→ **EXERCISE PROMPT**: From the records, return each line that has the word "LocalClustering" in it.

(Collected data)
Start of Block

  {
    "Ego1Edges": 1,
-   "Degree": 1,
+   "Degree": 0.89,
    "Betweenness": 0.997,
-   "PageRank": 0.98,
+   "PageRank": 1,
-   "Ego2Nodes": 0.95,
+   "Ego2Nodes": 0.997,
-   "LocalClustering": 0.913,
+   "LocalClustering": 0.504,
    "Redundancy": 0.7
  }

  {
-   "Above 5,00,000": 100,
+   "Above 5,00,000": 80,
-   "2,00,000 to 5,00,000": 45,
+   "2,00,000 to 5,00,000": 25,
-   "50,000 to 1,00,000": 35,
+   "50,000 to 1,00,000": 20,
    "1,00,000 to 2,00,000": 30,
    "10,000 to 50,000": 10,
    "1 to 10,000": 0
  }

End of Block
Start of Block

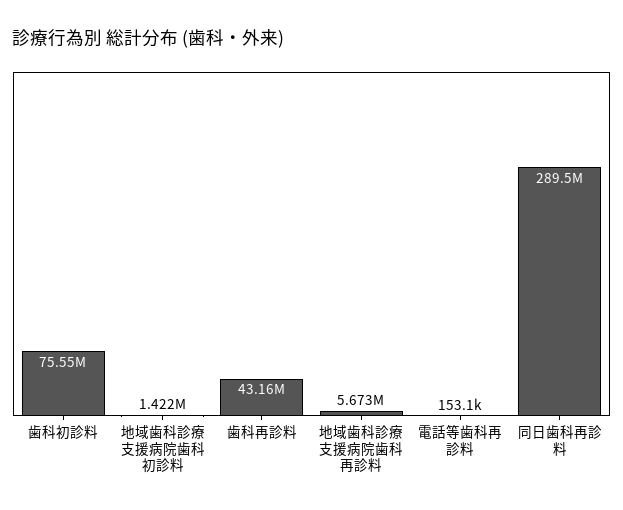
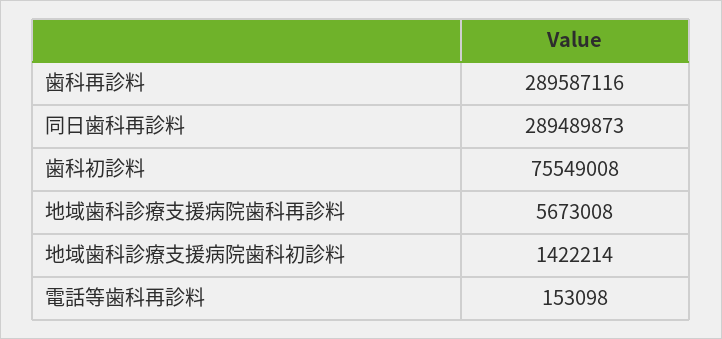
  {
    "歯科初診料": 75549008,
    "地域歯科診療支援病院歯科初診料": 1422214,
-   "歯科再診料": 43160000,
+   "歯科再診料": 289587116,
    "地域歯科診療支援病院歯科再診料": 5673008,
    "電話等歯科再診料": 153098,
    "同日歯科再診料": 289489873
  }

End of Block

→ **RESULT FOR THIS TASK**:
-   "LocalClustering": 0.913,
+   "LocalClustering": 0.504,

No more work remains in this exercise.